A generation apart in age, Balzar and Morris studied with the same painters (Jack Shadboldt, Joe Plaskett, Peter Aspell, Roy Kiyooka and Don Jarvis) at the Vancouver School of Art. They achieved early success in the later 1960s, with expansively scaled, hard-edge abstract paintings and later, their conceptual explorations. Morris oversaw an art collection that forms a personal, yet important legacy of overlapping histories in Western Canadian contemporary art.

In 1946, Morris emigrated from England to Saanichton, near Victoria, with his mother. He inherited her art collection, which was built on her friendships with influential Victoria artists. He brought Pop Art aesthetics and London’s energies of radical experimentation to Vancouver and later, among others, founded Image Bank, an international Mail Art repository, and the Vancouver artistic hub Western Front. Morris’s painting began to include new materials like Plexiglas and mirrors and, like fellow Fluxus artists, his art moved into photography, installation, video and performance.

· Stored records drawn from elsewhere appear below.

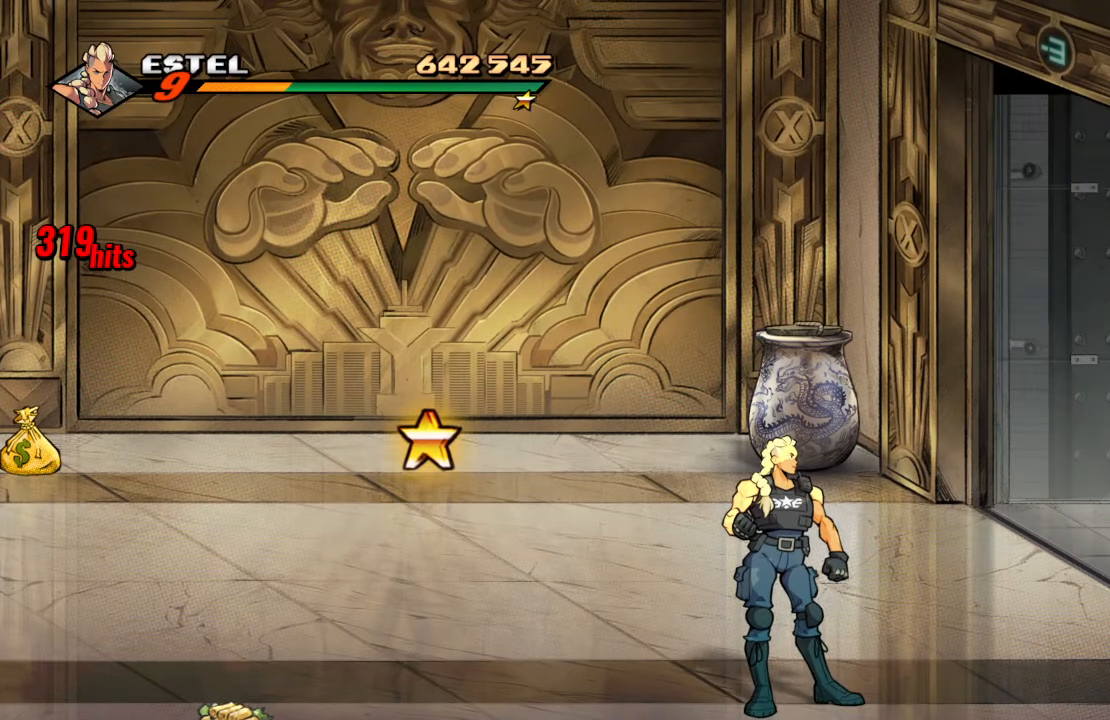
{"buttons": [], "left_stick": "center", "right_stick": "center", "events": []}
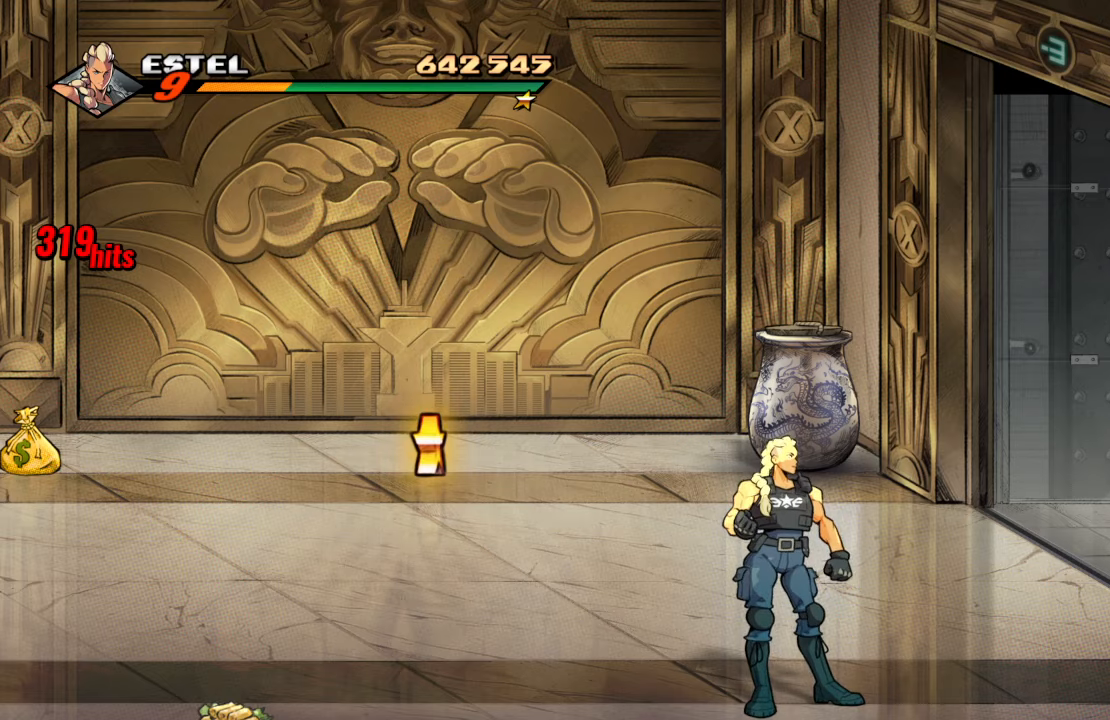
{"buttons": [], "left_stick": "center", "right_stick": "center", "events": []}
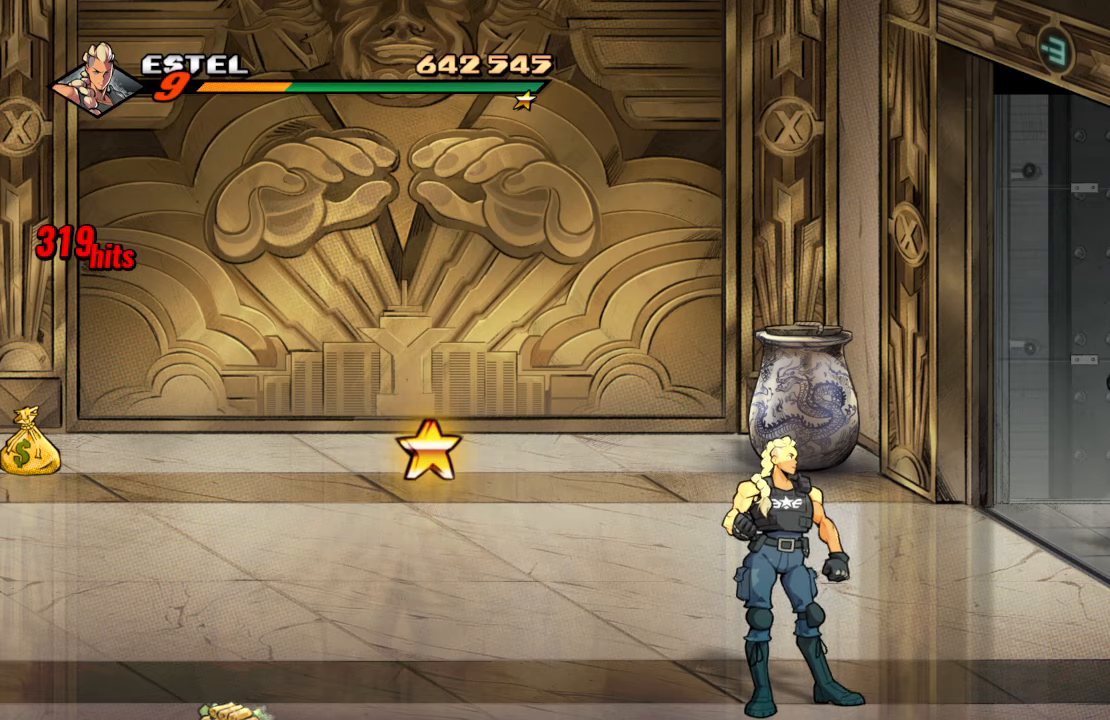
{"buttons": ["DPAD_UP"], "left_stick": "center", "right_stick": "center", "events": [[300, "DPAD_LEFT", "down"], [333, "DPAD_UP", "down"], [383, "DPAD_LEFT", "up"]]}
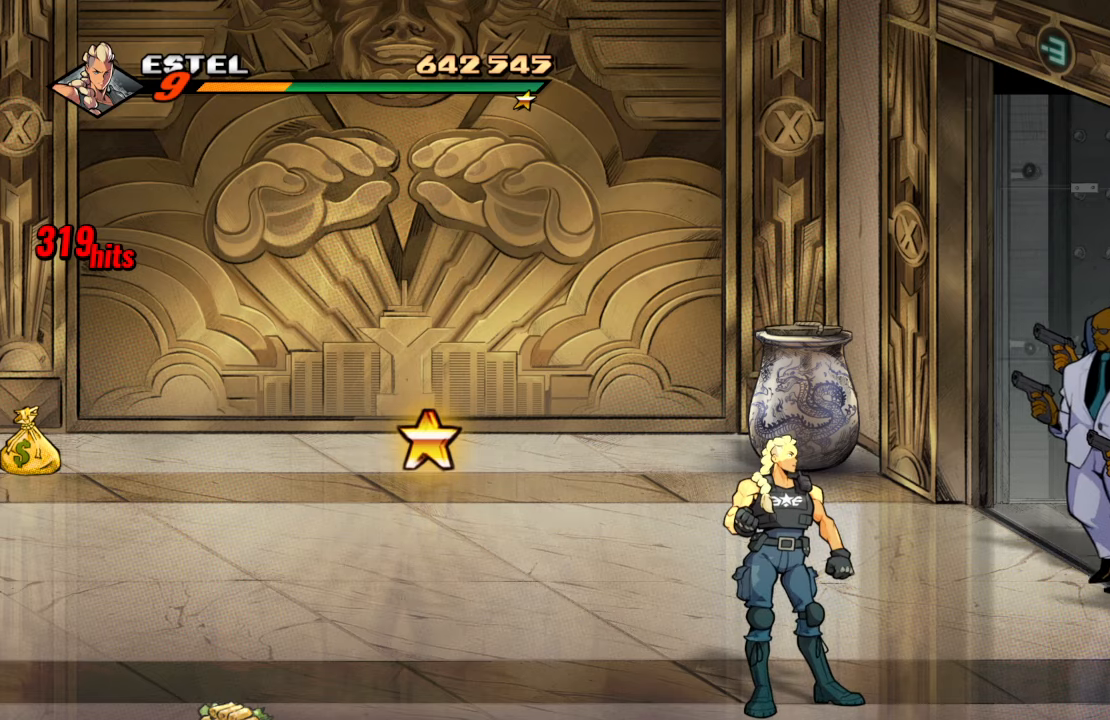
{"buttons": ["DPAD_UP", "DPAD_LEFT"], "left_stick": "center", "right_stick": "center", "events": [[16, "DPAD_LEFT", "down"]]}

Raised in Victoria, Balzar lived for extensive periods in South America, Mexico and Guatemala where her work was featured in major exhibitions. From the 1950s, she was fascinated by the atomic age and electronic communication, incorporating neon, aluminum and Plexiglas in her paintings. Combining dynamic neon paintings with more intimate works to reveal her tremendously visionary practice, this project situates Balzar as one of the most influential West Coast conceptual artists of the period.

Co-curated by Lisa Baldissera and David MacWilliam, Intersecting Orbits presents the art, archives and collections of Morris and Balzar to celebrate their converging influence on conceptualism on the West Coast. The exhibition features works from the collection of Rahmi Emin, Stephanie Edwards and Darrin Morrison, Shawn Macmillan, and Janice Haakons.